Abstract

It is known that the meso- and microstructures of metals determine the physical, mechanical and operational properties of their final products. Scientific and technological progress of recent decades has given impetus to the elaboration and use of models capable of describing the evolving structure of materials. The most promising are multilevel models that include internal variables and are based on physical theories of elastoplasticity (elastoviscoplasticity). This paper presents the structure and basic relationships of a three-level (macro-, meso-1 and meso-2 levels) elastoviscoplastic model. The developed model operates on such internal variables as dislocation densities on slip systems, barriers on split dislocations and sources of edge dislocations. The model describes the mechanisms of production, annihilation, formation of barriers and sources of dislocations. The law of hardening directly takes into account the densities of dislocations and barriers. The mechanism of inelastic deformation is the gliding of edge dislocations along slip systems. Special emphasis is placed on the influence of split dislocations (prone to forming hard Lomer–Cottrell and Hirth barriers) on the deformation of the material.
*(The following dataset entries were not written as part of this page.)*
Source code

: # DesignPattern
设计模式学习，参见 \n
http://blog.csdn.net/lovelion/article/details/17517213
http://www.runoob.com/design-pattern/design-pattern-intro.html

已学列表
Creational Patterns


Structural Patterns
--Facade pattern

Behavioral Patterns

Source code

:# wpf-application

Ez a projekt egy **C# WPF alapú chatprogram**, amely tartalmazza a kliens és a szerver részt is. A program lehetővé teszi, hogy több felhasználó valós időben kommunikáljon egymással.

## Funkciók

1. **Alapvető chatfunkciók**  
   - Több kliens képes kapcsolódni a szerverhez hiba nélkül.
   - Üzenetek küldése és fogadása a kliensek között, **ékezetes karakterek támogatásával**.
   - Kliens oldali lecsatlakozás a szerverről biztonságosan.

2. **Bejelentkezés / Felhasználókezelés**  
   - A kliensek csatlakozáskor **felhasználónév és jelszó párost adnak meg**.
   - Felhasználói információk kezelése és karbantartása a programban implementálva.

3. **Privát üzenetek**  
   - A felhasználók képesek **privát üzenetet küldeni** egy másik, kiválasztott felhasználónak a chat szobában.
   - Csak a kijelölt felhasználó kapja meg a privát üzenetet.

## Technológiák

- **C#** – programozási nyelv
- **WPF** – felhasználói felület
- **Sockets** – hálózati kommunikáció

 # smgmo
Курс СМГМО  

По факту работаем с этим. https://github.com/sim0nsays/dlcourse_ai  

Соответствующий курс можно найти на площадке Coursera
The model is used to describe the behavior of an elastoviscoplastic polycrystalline aggregate with an FCC lattice. Geometric nonlinearity is taken into account by utilizing decomposition of the crystallite motion into quasi-rigid and deformation components. For this purpose, a rigid moving coordinate system for the crystal lattice is introduced. Examples of the application of the model for analyzing the simple and complex deformation mechanisms of materials with different stacking fault energies and, consequently, with different tendencies toward the decomposition of dislocations and barrier formation are given.